SELECTED TEXT ::
****************
Phate Shepherd commented at 2019-09-26T16:52:12Z

I may have jumped the gun on claiming this was an asset server issue. It could be a scripting issue that causes scripts to simply stop working at random.

sl-service-account commented 4 years ago

Phate Shepherd commented at 2019-09-26T17:26:30Z

Also note that the Kittycats group put out a statement that their product has gone haywire with this update.

sl-service-account commented 4 years ago

Phate Shepherd commented at 2019-09-26T21:18:22Z

Happening at pretty regular intervals. Still trying to nail down what gets it working again short of region restarts. Script reset didn't work immediately, although it did start working shortly after.

The really odd bit is, my pose stands are rezzed from a HUD. Once a rezzed stand was "fixed", following stands rezzed worked.

sl-service-account commented 4 years ago

NeoBokrug Elytis commented at 2019-09-26T22:43:36Z, updated at 2019-09-26T22:44:17Z

This affects the main channel roll of Second Life Server 2019-09-13T20:04:44.530946

I have been doing as much research on this issue as I can, and I've whittled it down to what I believe one of three things are happening:

The issues are intermittent. I believe that scripts still work for affected objects, because my error reporting still yells at me.

Objects that are being rezzed are having issues in general. Sometimes they don't rez, sometimes they do.

If objects rez, for me llKey2Name() fails to resolve object names after a fresh object rez when there are problems, this means it's taken longer than 5 seconds from when the the object_rez() event is triggered.  The UUID is passed to the object_rez() event.  I am currently researching if llGetObjectDetails(id, [OBJECT_NAME]) is affected.

llRegionSayTo() messages might also be intermittently dropped.

I believe based on my observations, that the core of the issue is the objects are not fully "on the region" after they're rezzed.  A UUID may be assigned, but either the object doesn't rez, or is too slow to rez.

Region restarts do not resolve the issue, it persists.

 

sl-service-account commented 4 years ago

Phate Shepherd commented at 2019-09-27T00:10:36Z

Some further notes from my tinkering:

Resetting scripts doesn't work. As others have found, recompiling scripts does appear to work (at least in my short testing.) Of course customers can't do that.

Now here is the really weird bit: If I recompile the scripts in one pose stand, others that are rezzed start working. The one that was recompiled, and the ones that weren't.

Also, of note: If I log out and wait a while, when i log back in, it is likely to be broken again.

sl-service-account commented 4 years ago

Callie Cline commented at 2019-09-27T00:36:42Z

Our cats are having odd issues including overhead stats not showing, cats not rezzing correctly,, and cats not eating, cats showing hungry when not, etc. I

It’s not grid wide, it’s on certain regions but has been a support nightmare.

Last week vendors stopped working.
****************
WRITTEN TASK 1 ::
In the forum thread on Second Life scripting failures, which server release is said to be affected?
WRITTEN TASK 2 ::
Summarize the forum thread on Second Life scripting failures in two sentences.
WRITTEN TASK 3 ::
Write the next part of the forum thread on Second Life scripting failures, starting right after its last line.

ENTRIES SUPPLIED ::
****************
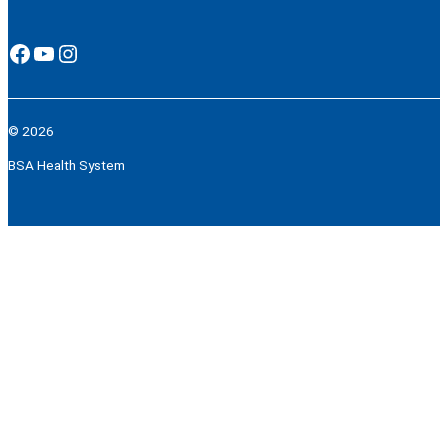
Facebook
YouTube
Instagram
© 2026
BSA Health System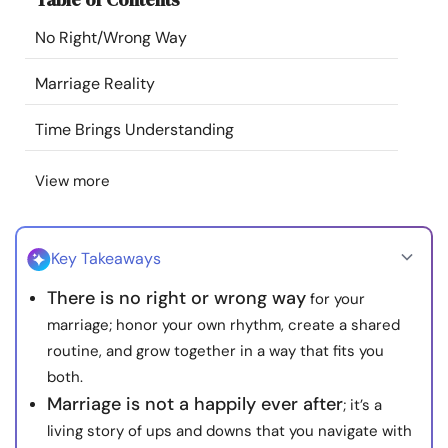
Resources
No Right/Wrong Way
Community
Marriage Reality
Time Brings Understanding
Find a Therapist
View more
Language
EN
Key Takeaways
About Us
Contact Us
Write for Us
Advertise with us
There is no right or wrong way
for your
© Copyright 2022. All Rights Reserved.
marriage; honor your own rhythm, create a shared
routine, and grow together in a way that fits you
both.
Marriage is not a happily ever after
; it’s a
living story of ups and downs that you navigate with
****************
RESULT 1 ::
The main channel roll of Second Life Server 2019-09-13T20:04:44.530946.

RESULT 2 ::
After a Second Life server update, posters report scripted objects failing intermittently: scripts stop working, rezzed objects sometimes fail to rez or have their names resolved, and one group's cats misbehave on certain regions. Resetting scripts does not fix the problem while recompiling them appears to, and one poster believes rezzed objects are not fully on the region after they are rezzed.

RESULT 3 ::
All year each time they change something we have big problems.

sl-service-account commented 4 years ago

Ray Silent commented at 2019-09-27T02:06:52Z, updated at 2019-09-27T02:28:07Z

Just my 2 cents, http://wiki.secondlife.com/wiki/LlGetScriptState seems not really reporting that failing to rez / run scripts are stuck. In my objects I have a designated script that runs through the content to make sure that all the scripts are still running. The same script also pings them to see if they respond via local messages within a reasonable amount of time and attempts to restart those only if their llGetScriptState returns FALSE. So, when a rezzed / attached object goes into this "limbo" state, I notice 2-3 scripts not only responding to local messaging pings, but llGetScriptState still thinks that the scripts are running and functional.

Region where this happens: Aeros Island. Starts happening in about 6-8 hours after rebooting. Changing the host and resetting back to version Second Life Server 2019-09-13T20:04:44.530946 hasn't helped.

sl-service-account commented 4 years ago

Phate Shepherd commented at 2019-09-27T02:11:24Z

Ray, that sounds consistent with my tests. I have several debug commands in my system. One of them forcibly restarts all scripts and sets them to running, however, the scripts still don't behave as they should.

I would be curious... if you have two identical objects on the region, and both are not behaving properly, do they both start working if you use the build->scripts menu to recompile all scripts to mono on just one of them. That is what really confused me... how recompiling scripts in one object fixed the others.

sl-service-account commented 4 years ago

Ray Silent commented at 2019-09-27T02:19:00Z, updated at 2019-09-27T02:23:08Z

I'll check that @Phate Shepherd.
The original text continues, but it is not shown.